Após registrarem uma queda atípica em fevereiro, os custos de alimentação de bovinos em confinamentos registrou alta em março no Brasil, segundo o indicador Icap, calculado pela Ponta Agro.
No Sudeste, o indicador ficou em R$ R$ 13,27, alta de 5,07% na comparação mensal, enquanto no Centro—Oeste o valor apurado pela empresa foi de R$ 13,91, alta de 1,16%.
De acordo com a Ponta Agro, a antecipação da safra 2024/25 apontada como explicação da queda registrada em fevereiro não se confirmou.
“Mesmo com a expectativa de recorde na produção de grãos no Brasil, os custos dos principais alimentos utilizados na nutrição de bovinos confinados continuaram subindo, puxados por estoques apertados e demanda firme tanto no mercado interno quanto externo”, observa a empresa em nota.
Na região Centro-Oeste, a alta foi puxada pelo custo dos alimentos energéticos, que subiram 2,93% em média. Destaque para a casca de soja, que subiu 10,76% no período, e para a torta de algodão, cuja alta foi de 13,27%.

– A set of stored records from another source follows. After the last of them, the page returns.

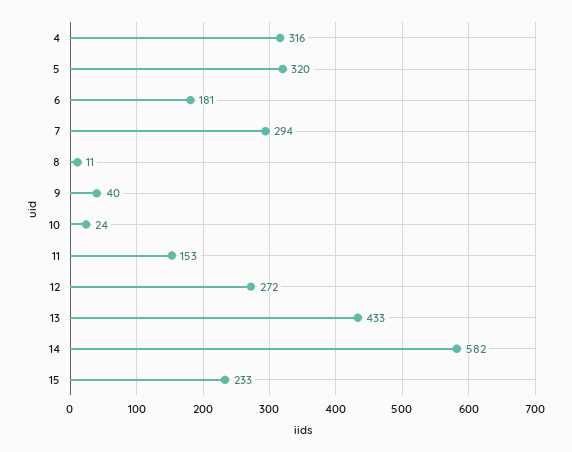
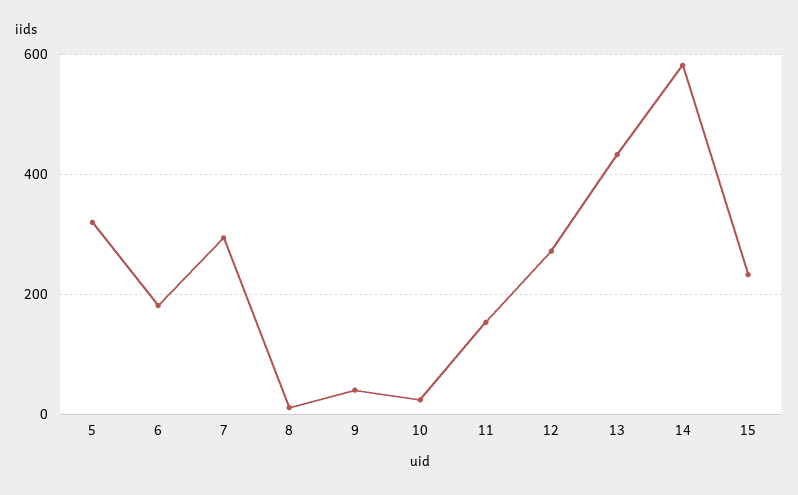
  {
-   "4": 316,
    "5": 320,
    "6": 181,
    "7": 294,
    "8": 11,
    "9": 40,
    "10": 24,
    "11": 153,
    "12": 272,
    "13": 433,
    "14": 582,
    "15": 233
  }

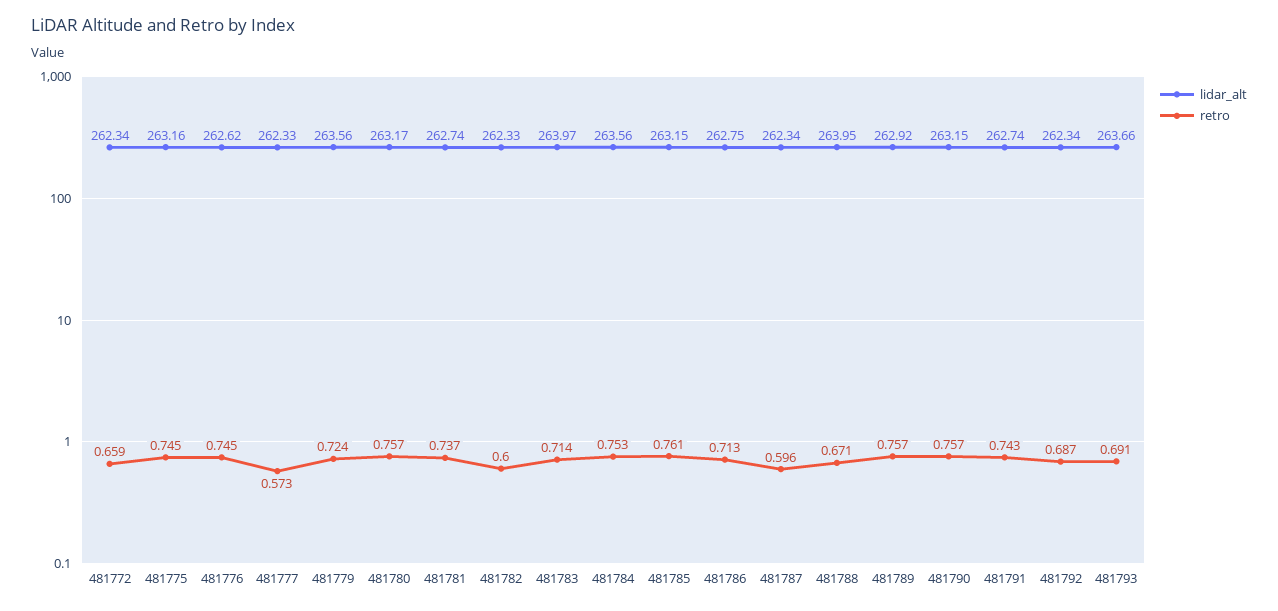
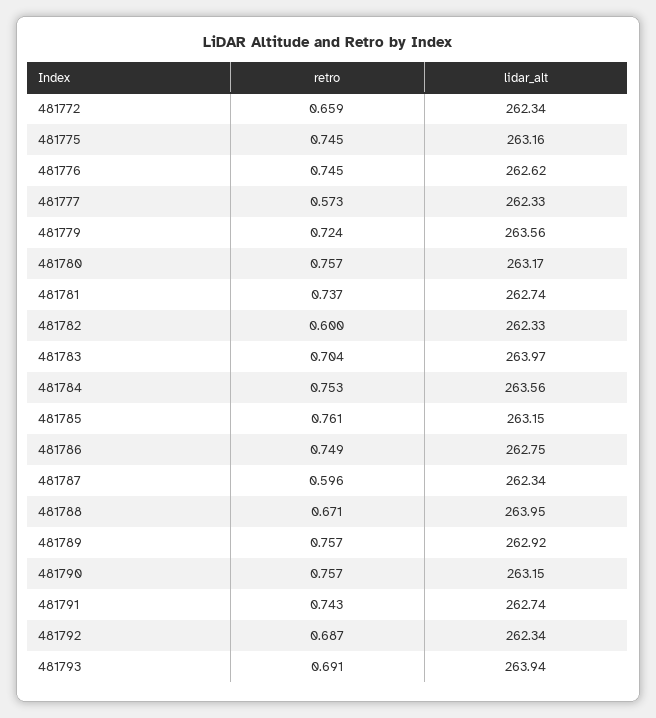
  {
    "lidar_alt": {
      "481772": 262.34,
      "481775": 263.16,
      "481776": 262.62,
      "481777": 262.33,
      "481779": 263.56,
      "481780": 263.17,
      "481781": 262.74,
      "481782": 262.33,
      "481783": 263.97,
      "481784": 263.56,
      "481785": 263.15,
      "481786": 262.75,
      "481787": 262.34,
      "481788": 263.95,
      "481789": 262.92,
      "481790": 263.15,
      "481791": 262.74,
      "481792": 262.34,
-     "481793": 263.66
+     "481793": 263.94
    },
    "retro": {
      "481772": 0.659,
      "481775": 0.745,
      "481776": 0.745,
      "481777": 0.573,
      "481779": 0.724,
      "481780": 0.757,
      "481781": 0.737,
      "481782": 0.6,
-     "481783": 0.714,
+     "481783": 0.704,
      "481784": 0.753,
      "481785": 0.761,
-     "481786": 0.713,
+     "481786": 0.749,
      "481787": 0.596,
      "481788": 0.671,
      "481789": 0.757,
      "481790": 0.757,
      "481791": 0.743,
      "481792": 0.687,
      "481793": 0.691
    }
  }

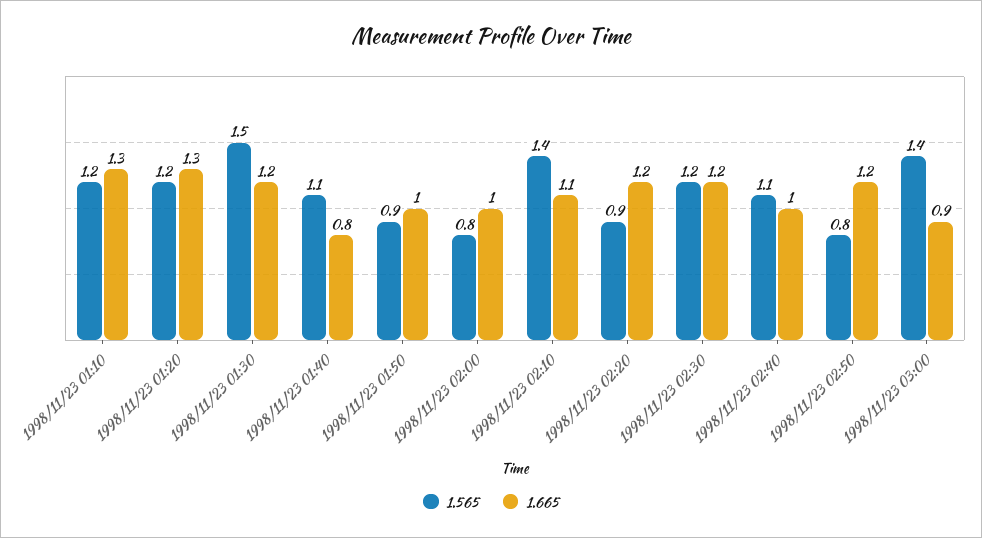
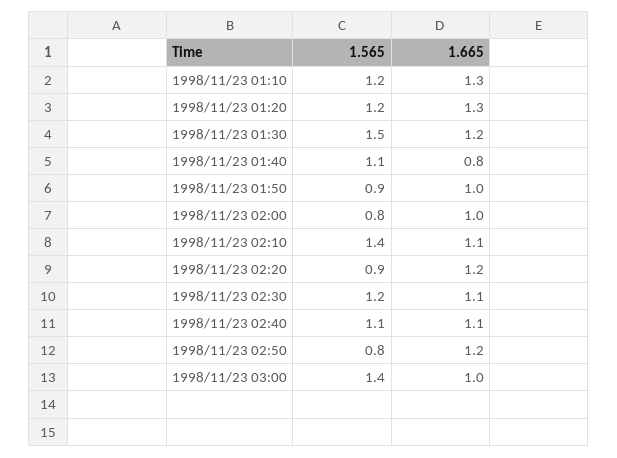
  {
    "1.565": {
      "1998/11/23 01:10": 1.2,
      "1998/11/23 01:20": 1.2,
      "1998/11/23 01:30": 1.5,
      "1998/11/23 01:40": 1.1,
      "1998/11/23 01:50": 0.9,
      "1998/11/23 02:00": 0.8,
      "1998/11/23 02:10": 1.4,
      "1998/11/23 02:20": 0.9,
      "1998/11/23 02:30": 1.2,
      "1998/11/23 02:40": 1.1,
      "1998/11/23 02:50": 0.8,
      "1998/11/23 03:00": 1.4
    },
    "1.665": {
      "1998/11/23 01:10": 1.3,
      "1998/11/23 01:20": 1.3,
      "1998/11/23 01:30": 1.2,
      "1998/11/23 01:40": 0.8,
      "1998/11/23 01:50": 1,
      "1998/11/23 02:00": 1,
      "1998/11/23 02:10": 1.1,
      "1998/11/23 02:20": 1.2,
-     "1998/11/23 02:30": 1.2,
+     "1998/11/23 02:30": 1.1,
-     "1998/11/23 02:40": 1,
+     "1998/11/23 02:40": 1.1,
      "1998/11/23 02:50": 1.2,
-     "1998/11/23 03:00": 0.9
+     "1998/11/23 03:00": 1
    }
  }

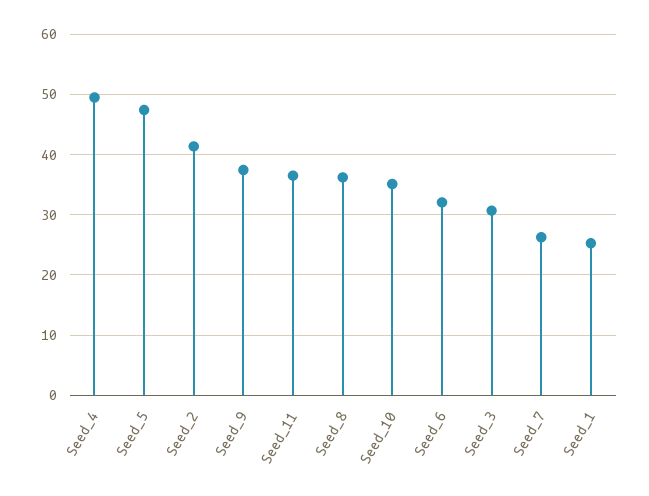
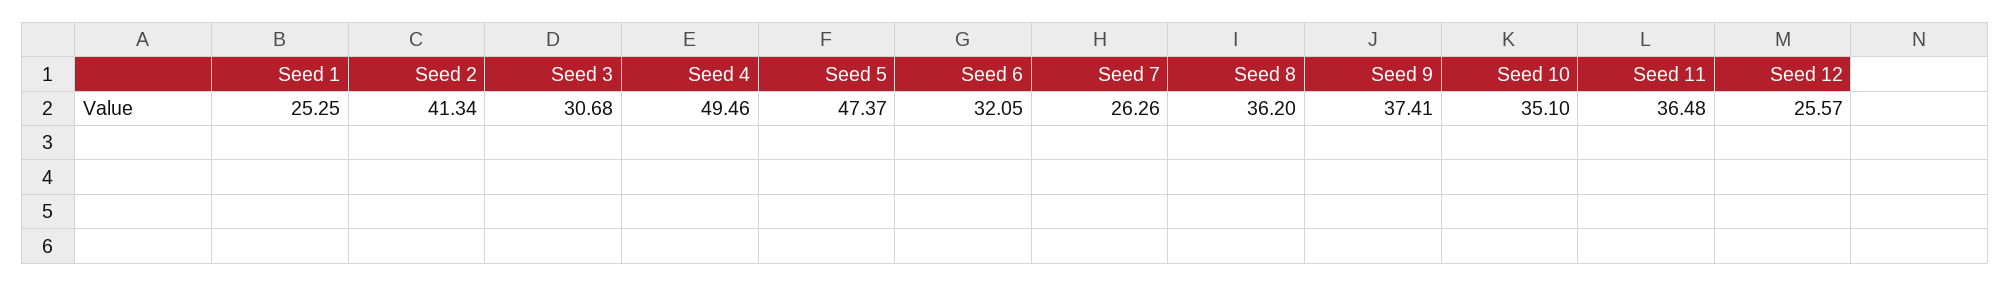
  {
    "Seed_4": 49.46,
    "Seed_5": 47.37,
    "Seed_2": 41.34,
    "Seed_9": 37.41,
    "Seed_11": 36.48,
    "Seed_8": 36.2,
    "Seed_10": 35.1,
    "Seed_6": 32.05,
    "Seed_3": 30.68,
    "Seed_7": 26.26,
-   "Seed_1": 25.25
+   "Seed_1": 25.25,
+   "Seed 12": 25.57
  }

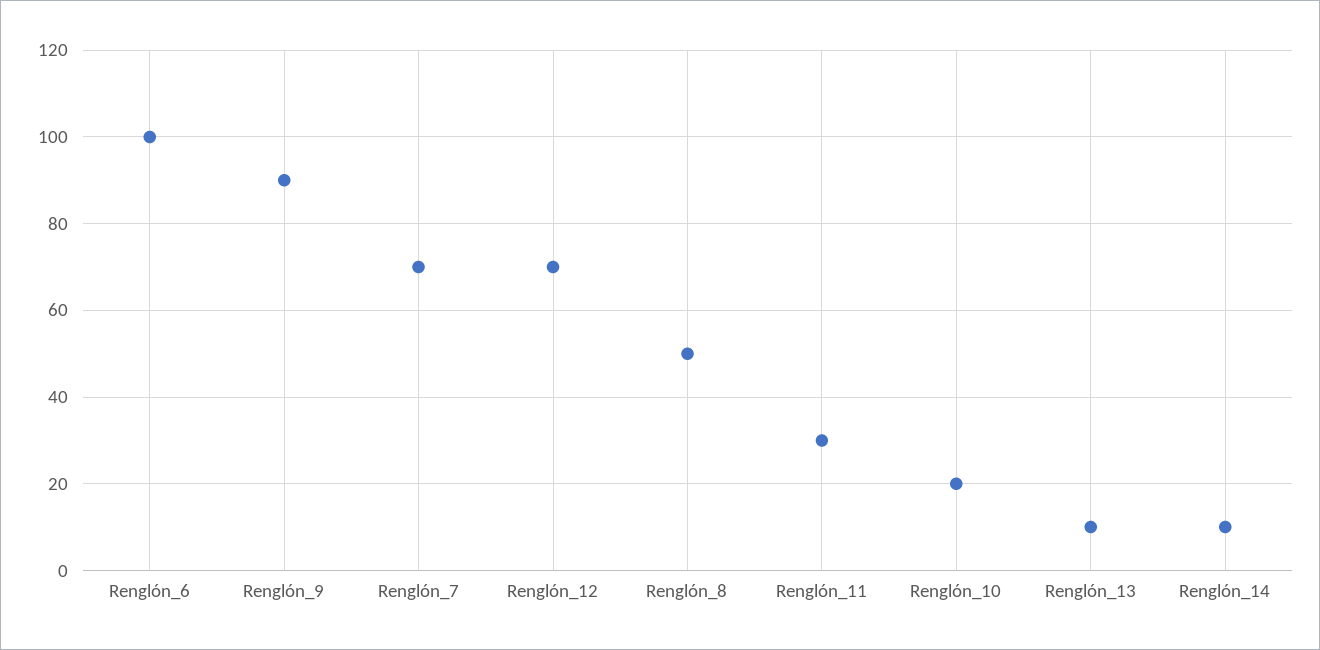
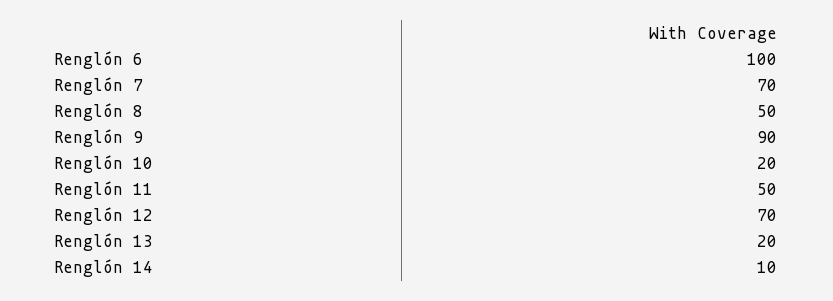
  {
    "Renglón_6": 100,
    "Renglón_9": 90,
    "Renglón_7": 70,
    "Renglón_12": 70,
    "Renglón_8": 50,
-   "Renglón_11": 30,
+   "Renglón_11": 50,
    "Renglón_10": 20,
-   "Renglón_13": 10,
+   "Renglón_13": 20,
    "Renglón_14": 10
  }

No Sudeste, o aumento médio dos insumos energéticos foi de 6,62% e dos proteicos de 11,21%, puxados pela valorização de 10,51% do sorgo grão seco, 9,15% da casca de soja e de 8% do milho grão seco.
Na comparação anual, o custo de confinamento registrou queda de 8,43% no Centro-Oeste e alta de 1,45% no Sudeste. A partir dos dados levantados, o custo total de engorda é estimado em R$ 204,13 e R$ 210,64 por arroba produzida para Centro-Oeste e Sudeste, respectivamente, permitindo um lucro superior a R$ 820,00 por cabeça nas duas regiões.
Segundo a Ponta Agro, o cenário atual revela uma conjuntura mais complexa em 2025 quando comparado a 2024. “Nem mesmo o recorde de produção de grãos na safra 2024/2025 foi capaz de conter a alta dos insumos utilizados na alimentação de bovinos em confinamento”, observa a empresa em nota.
Com a arroba bovina em alta, a previsão é de crescimento de 18% na intenção de confinamento deste ano, estimado em 8 milhões de cabeças de gado.
“Março de 2025 sinaliza um novo momento para o confinamento brasileiro: valorização da arroba, alta demanda externa e aumento no consumo e custo dos alimentos. O desafio agora é manter a produtividade e a eficiência diante de um cenário mais oneroso”, completa a Ponta Agro em nota.